- TEXTE ÉTUDIÉ:

↓↓↓

Idriss Diallo, président de la Fédération ivoirienne de football, estime que passer à une CAN organisée tous les quatre ans serait une décision « rationnelle » pour régler durablement la question de la libération des joueurs. Selon lui, le cœur du problème reste simple, les clubs sont les employeurs des internationaux, et la seule période où ils ont l’obligation de les libérer correspond aux dates FIFA. L’objectif affiché serait donc d’aligner davantage le calendrier africain sur le calendrier international, tout en tenant compte des contraintes climatiques qui obligent parfois l’Afrique à décaler ses grandes compétitions.
Dans cette logique, Diallo met en avant un enjeu majeur pour la CAF, garantir la présence de toutes les stars, augmenter le niveau sportif et renforcer la valeur commerciale de la compétition, sans pénaliser une génération. L’idée vise aussi à limiter les tensions récurrentes avec les clubs européens, souvent réticents à voir leurs joueurs partir en plein milieu de saison.
Pour éviter un vide entre deux CAN espacées de quatre ans, la CAF préparerait le lancement dès 2029 d’une Ligue des nations africaines, annoncée comme une compétition d’abord zonale puis continentale, programmée sur un créneau FIFA. Un format pensé pour maintenir une dynamique régulière, offrir plus d’affiches, et créer un rendez vous récurrent sans surcharge du calendrier.

↑↑↑

Selon le texte sur la CAN tous les quatre ans, à partir de quelle année la CAF préparerait-elle le lancement d'une Ligue des nations africaines ?

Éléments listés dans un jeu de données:

↓↓↓

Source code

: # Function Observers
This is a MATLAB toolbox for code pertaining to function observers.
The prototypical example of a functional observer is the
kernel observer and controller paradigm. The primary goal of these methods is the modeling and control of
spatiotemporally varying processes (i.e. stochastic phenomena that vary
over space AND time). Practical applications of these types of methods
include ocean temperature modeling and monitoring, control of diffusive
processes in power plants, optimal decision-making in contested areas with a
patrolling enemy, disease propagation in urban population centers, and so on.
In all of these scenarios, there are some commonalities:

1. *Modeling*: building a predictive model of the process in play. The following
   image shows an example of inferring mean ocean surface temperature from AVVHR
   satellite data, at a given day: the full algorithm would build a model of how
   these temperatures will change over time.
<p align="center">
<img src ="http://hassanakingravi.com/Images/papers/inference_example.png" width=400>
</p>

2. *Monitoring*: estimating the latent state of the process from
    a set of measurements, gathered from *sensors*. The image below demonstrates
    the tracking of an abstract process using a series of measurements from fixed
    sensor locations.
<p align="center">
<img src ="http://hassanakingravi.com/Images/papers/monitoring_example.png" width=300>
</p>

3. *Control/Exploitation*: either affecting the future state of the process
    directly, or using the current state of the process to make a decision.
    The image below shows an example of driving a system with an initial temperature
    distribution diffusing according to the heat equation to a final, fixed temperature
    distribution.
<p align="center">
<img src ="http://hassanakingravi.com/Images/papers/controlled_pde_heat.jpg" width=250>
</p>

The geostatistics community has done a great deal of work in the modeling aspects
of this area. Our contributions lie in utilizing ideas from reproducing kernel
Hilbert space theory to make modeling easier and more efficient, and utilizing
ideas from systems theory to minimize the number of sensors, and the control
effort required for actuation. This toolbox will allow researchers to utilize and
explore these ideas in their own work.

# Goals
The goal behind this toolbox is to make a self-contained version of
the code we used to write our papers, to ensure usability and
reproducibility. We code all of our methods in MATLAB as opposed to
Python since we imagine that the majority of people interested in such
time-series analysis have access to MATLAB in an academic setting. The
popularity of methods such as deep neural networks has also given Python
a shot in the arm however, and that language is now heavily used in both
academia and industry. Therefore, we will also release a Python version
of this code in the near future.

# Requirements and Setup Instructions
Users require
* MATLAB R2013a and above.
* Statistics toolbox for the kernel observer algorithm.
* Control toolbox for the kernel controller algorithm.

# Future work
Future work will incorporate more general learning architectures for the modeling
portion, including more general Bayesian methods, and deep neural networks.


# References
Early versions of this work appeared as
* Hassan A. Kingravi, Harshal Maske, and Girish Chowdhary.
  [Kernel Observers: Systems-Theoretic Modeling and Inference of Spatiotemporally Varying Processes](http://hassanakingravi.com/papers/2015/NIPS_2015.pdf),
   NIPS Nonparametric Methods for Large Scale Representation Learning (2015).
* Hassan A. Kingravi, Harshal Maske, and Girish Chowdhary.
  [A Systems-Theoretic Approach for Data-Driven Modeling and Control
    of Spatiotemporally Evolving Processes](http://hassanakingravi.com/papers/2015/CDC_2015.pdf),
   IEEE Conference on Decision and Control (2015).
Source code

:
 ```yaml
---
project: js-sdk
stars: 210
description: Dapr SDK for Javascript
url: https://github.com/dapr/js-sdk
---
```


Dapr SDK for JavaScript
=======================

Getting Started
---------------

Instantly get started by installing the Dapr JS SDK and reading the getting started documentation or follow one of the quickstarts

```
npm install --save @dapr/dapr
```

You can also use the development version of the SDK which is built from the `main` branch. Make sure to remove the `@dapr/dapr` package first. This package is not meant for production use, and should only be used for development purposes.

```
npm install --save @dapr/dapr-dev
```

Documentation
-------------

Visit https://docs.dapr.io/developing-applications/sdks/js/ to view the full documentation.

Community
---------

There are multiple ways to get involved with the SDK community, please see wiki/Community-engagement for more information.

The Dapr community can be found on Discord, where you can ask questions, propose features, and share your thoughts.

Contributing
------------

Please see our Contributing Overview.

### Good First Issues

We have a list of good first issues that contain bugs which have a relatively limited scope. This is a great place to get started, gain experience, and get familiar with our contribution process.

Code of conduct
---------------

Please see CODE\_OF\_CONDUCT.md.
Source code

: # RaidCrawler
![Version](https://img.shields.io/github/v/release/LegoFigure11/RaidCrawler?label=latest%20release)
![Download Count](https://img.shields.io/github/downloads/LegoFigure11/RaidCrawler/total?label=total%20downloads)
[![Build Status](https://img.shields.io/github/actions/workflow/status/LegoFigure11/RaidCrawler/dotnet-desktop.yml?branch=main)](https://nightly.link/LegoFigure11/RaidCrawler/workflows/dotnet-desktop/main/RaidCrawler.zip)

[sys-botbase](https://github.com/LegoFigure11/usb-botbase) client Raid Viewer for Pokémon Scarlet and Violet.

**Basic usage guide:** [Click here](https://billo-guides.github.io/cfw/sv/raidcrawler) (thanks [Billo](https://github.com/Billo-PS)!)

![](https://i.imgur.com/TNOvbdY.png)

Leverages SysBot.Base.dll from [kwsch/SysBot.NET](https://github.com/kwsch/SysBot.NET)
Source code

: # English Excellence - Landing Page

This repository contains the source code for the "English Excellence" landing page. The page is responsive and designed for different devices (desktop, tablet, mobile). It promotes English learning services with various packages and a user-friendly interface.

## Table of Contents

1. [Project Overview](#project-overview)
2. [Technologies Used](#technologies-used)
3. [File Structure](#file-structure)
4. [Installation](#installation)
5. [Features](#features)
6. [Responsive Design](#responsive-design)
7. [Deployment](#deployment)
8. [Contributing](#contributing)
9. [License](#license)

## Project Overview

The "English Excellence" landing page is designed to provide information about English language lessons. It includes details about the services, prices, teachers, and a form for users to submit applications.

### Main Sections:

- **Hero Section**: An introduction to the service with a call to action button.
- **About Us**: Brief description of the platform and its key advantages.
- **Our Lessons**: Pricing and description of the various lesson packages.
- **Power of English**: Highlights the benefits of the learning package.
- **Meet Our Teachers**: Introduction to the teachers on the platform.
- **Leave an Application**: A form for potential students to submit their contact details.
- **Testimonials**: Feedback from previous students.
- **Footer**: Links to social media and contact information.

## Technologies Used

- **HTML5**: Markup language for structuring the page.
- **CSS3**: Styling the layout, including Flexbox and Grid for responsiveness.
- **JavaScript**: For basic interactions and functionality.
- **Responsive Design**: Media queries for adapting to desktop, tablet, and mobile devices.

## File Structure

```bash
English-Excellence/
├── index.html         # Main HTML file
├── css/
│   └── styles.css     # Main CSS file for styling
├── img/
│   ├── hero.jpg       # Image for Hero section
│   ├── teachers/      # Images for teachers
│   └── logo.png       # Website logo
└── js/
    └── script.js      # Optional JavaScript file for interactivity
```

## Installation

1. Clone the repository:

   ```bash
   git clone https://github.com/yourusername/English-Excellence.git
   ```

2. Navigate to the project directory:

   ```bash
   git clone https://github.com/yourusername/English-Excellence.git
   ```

↑↑↑

- RÉSULTAT DE L'EXERCICE: Dès 2029.